将来的にはUUVを従え、機雷の敷設/掃海母艦となる可能性がある。本艦が機雷を水中曳航する複数のUUV艦隊を誘導し、仮想敵沿岸地域に機雷を秘密裏にばら撒くことも可能である。また危険な機雷が敷設された海域における機雷探知や掃海をUUVに任せることも可能だろう。敵潜水艦の音響情報の収取等にUUVと連携もありうる。

イメージ 31

image101



戦闘システム C4ISTAR

装備されている上記のような各種装備品を効果的に運用して潜水艦としての能力を最大限に発揮するには、戦域情報システム(ネットワーク・システム)、戦術管制システムおよび武器管制システムで構成される戦闘システムが不可欠である。

防衛省のC4Iシステムとは、「Command/指揮」、「Control/統制」、「Communication/通信」、「Computer/コンピューター」、「Intelligence/情報」および「Interoperability/相互運用性」の略。

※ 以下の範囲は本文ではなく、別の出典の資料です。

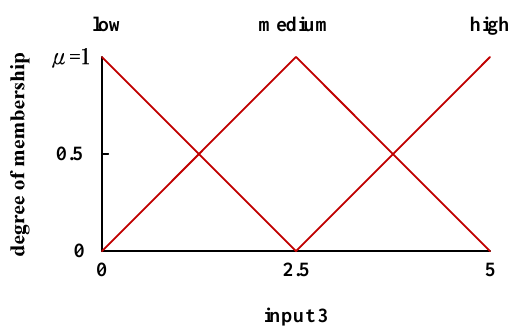
Figure 4. Degree of membership of the feed rate.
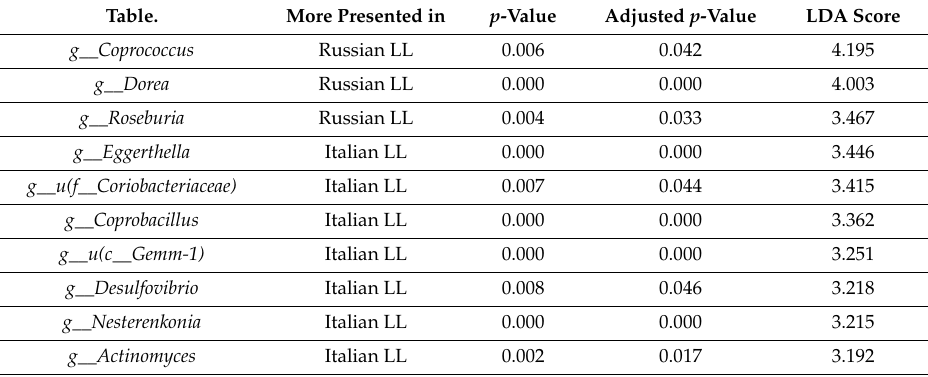
Table 3. Comparison of the LL microbiota composition of the centenarians from Russia and Italy at the genus level (Wilcoxon rank-sum test).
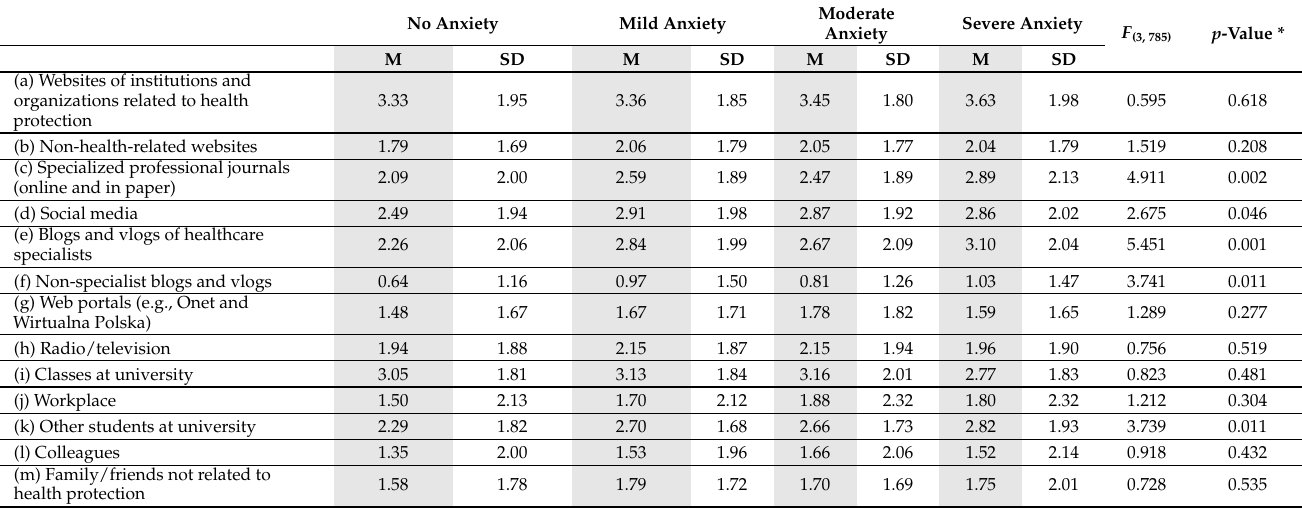
Table 4. Frequency of use of sources of information on vaccination and anxiety levels. No Anxiety Mild Anxiety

これに関連した搭載サブシステムは次の通り。既述した統合ソナー・システムはこの中に含まれる。

これらにより「たいげい」型の交戦能力は一層高まることが期待される。すなわち、友軍の監視衛星情報、哨戒機情報、水上艦情報などが、リアルタイムまたはノン・リアルタイムで把握でき、自艦のセンサーで感知していない目標に対しても正確な攻撃が可能になる。

情報処理装置(TDBS:TargetDataBaseSeⅣer)

・[OYX-1]情報処理サブシステム

・[ZQX-12]潜水艦戦術状況表示装置(TDS=Tactical Display System)

・潜水艦情報管理システム

・基幹ネットワーク・システム

・[ZPS-6H ]対水上捜索用レーダー 1基

・多機能共通コンソールである潜水艦状況表示装置(MFICC:MultiFunctionIntelligence ControIConsole)

などで構成されている。

静粛性

イメージ 13

中国メディアの今日頭条は10月29日、「たいげい」について紹介する記事を掲載した。

記事は、これまでのそうりゅう型潜水艦は、すでに世界一静かな通常動力型潜水艦と言われていたと紹介。しかし、日本はこれに満足することなく、より静粛性を高めた潜水艦を開発したと伝えた。それが「たいげい型潜水艦」だ。
 「たいげい」は、リチウムイオン電池を使ったモーターで動くため、機械駆動音の発生がより小さくなったと紹介、極めて高い静粛性であることを伝えた。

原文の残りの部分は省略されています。